Market Wire: RBA: Hold your horses
The RBA played a rather straight bat at today’s meeting with recent market gyrations not swaying the central bank to alter its mildly ‘hawkish’ vibes. Interest rates were kept steady at 4.35%, where they have been since last November, with inflation still front of mind. As outlined by the RBA, inflation has fallen from its 2022 peak but it is “some way” from the 2-3% target midpoint with the latest figures showing pressures are “proving persistent”. In its updated projections, while the RBA lowered its near-term headline CPI forecasts to take into account of the relief measures such as energy rebates put in place by Federal and State governments, core inflation (and headline readings further out) is only seen returning to where it needs to be in late-2026. This is a reflection of the still tight labour market conditions (unemployment remains below full-employment) and elevated activity levels across the aggregate economy.
As we have pointed out previously, growth rates have stepped down, especially across interest rate sensitive ‘goods producing’ sectors, but the level of demand across labour intensive services sectors remains north of its pre-COVID trend.
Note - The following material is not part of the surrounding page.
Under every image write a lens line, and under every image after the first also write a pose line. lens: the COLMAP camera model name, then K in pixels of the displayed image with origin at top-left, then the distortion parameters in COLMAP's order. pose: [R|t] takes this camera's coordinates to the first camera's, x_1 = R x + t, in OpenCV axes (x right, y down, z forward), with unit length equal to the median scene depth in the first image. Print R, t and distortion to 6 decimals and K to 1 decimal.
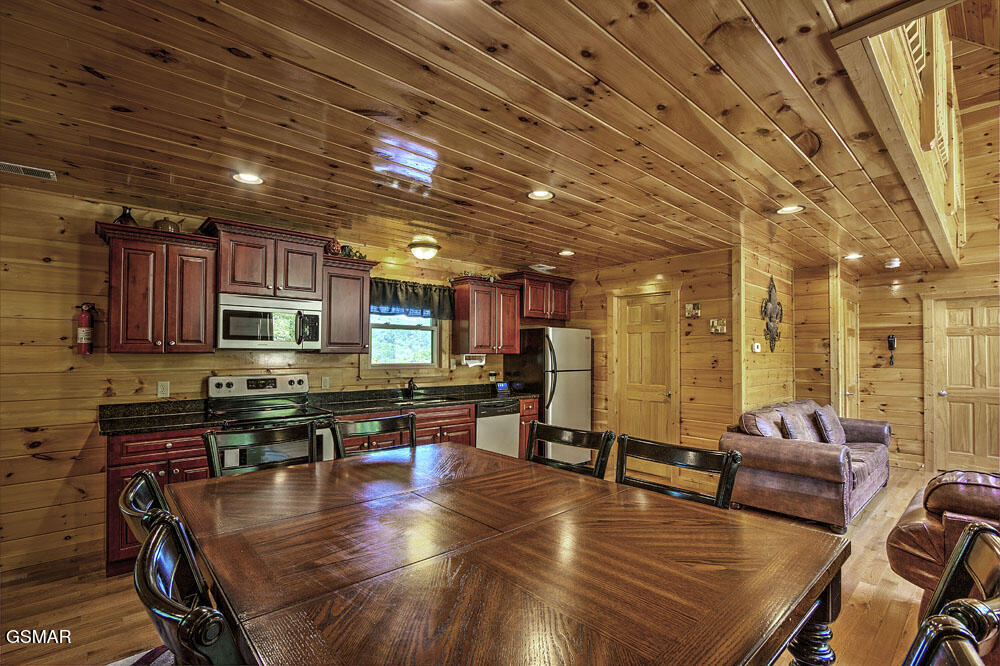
lens RADIAL K [[456.3, 0, 500.8], [0, 456.3, 339.3], [0, 0, 1]] dist [-0.004225, -0.000310]
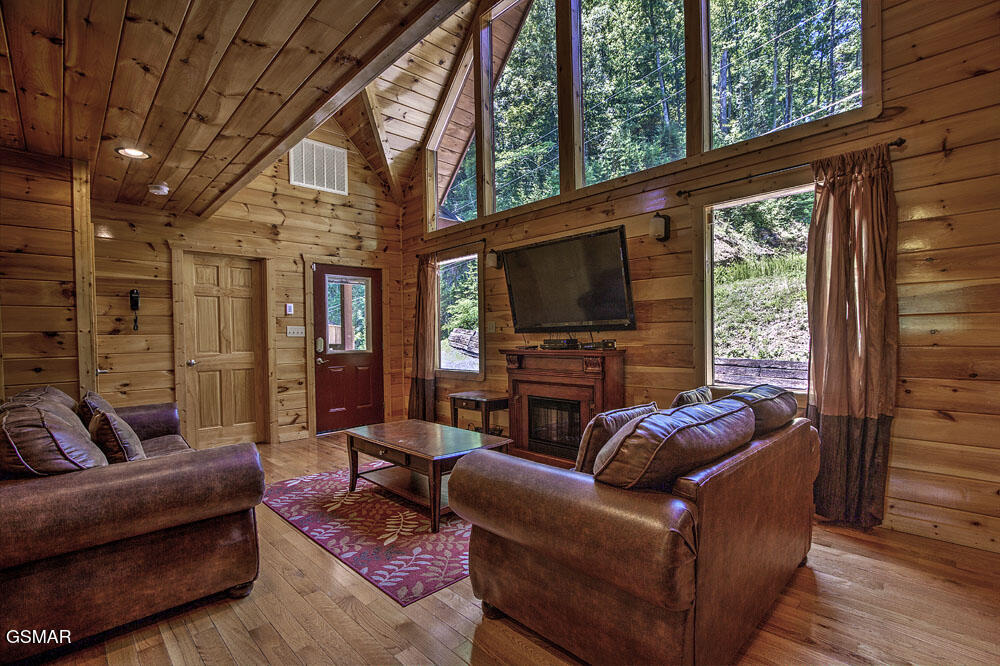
lens RADIAL K [[456.3, 0, 501.2], [0, 456.3, 338.3], [0, 0, 1]] dist [-0.004225, -0.000310]
pose [[-0.031322, -0.008709, 0.999471, 0.102645], [-0.010561, 0.999909, 0.008382, 0.059556], [-0.999454, -0.010293, -0.031411, 0.443593]]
The mismatch between demand and supply is what drivers inflation and various ‘spare capacity’ measures show the broader economy is still in a state of ‘excess demand’. With this in mind the RBA reiterated it will “need to remain vigilant” to upside inflation risks and hence it is “not ruling anything in or out”.
In our view, while another rate hike doesn’t look probable based on the RBA’s pragmatic approach, with momentum losing steam, unemployment beginning to drift higher, and other global central banks turning course, the chances aren’t zero. As RBA Governor Bullock stressed the Board “did consider” another rate rise at today’s meeting. At the same time, we continue to believe rate cuts might be some time away. In contrast to the swings in market pricing that have come through over recent days on the back of the abrupt moves in asset classes like equities we think the fundamentals across the real economy suggest the first RBA rate cut is a story for Q1 2025, at the earliest, without an exogenous shock manifesting. Indeed, in a shot across the bow of markets Governor Bullock proclaimed a near-term cut isn’t on the agenda with pricing for a December reduction "not aligned" with the RBA’s thinking.
From our perspective, our long-held thesis that the RBA is set to lag its global counterparts in terms of when it starts and how far it goes during the next easing cycle remains intact. As risk sentiment stabilizes we expect the undervalued AUD to recover lost ground, in line with the signal from various indicators like real/nominal yield spreads which should turn progressively more in Australia’s favour over time if the RBA holds steady and other central banks act. We also feel participants shouldn’t be overly bearish the AUD down around current levels. A lot of 'bad news' may be baked in. Australia is running a broad basic balance of payments surplus with the terms of trade also above average. On our figuring, since these positive AUD flow and valuation dynamics swung into gear in 2015 the AUD has only traded sub $0.65 in ~6% of trading days.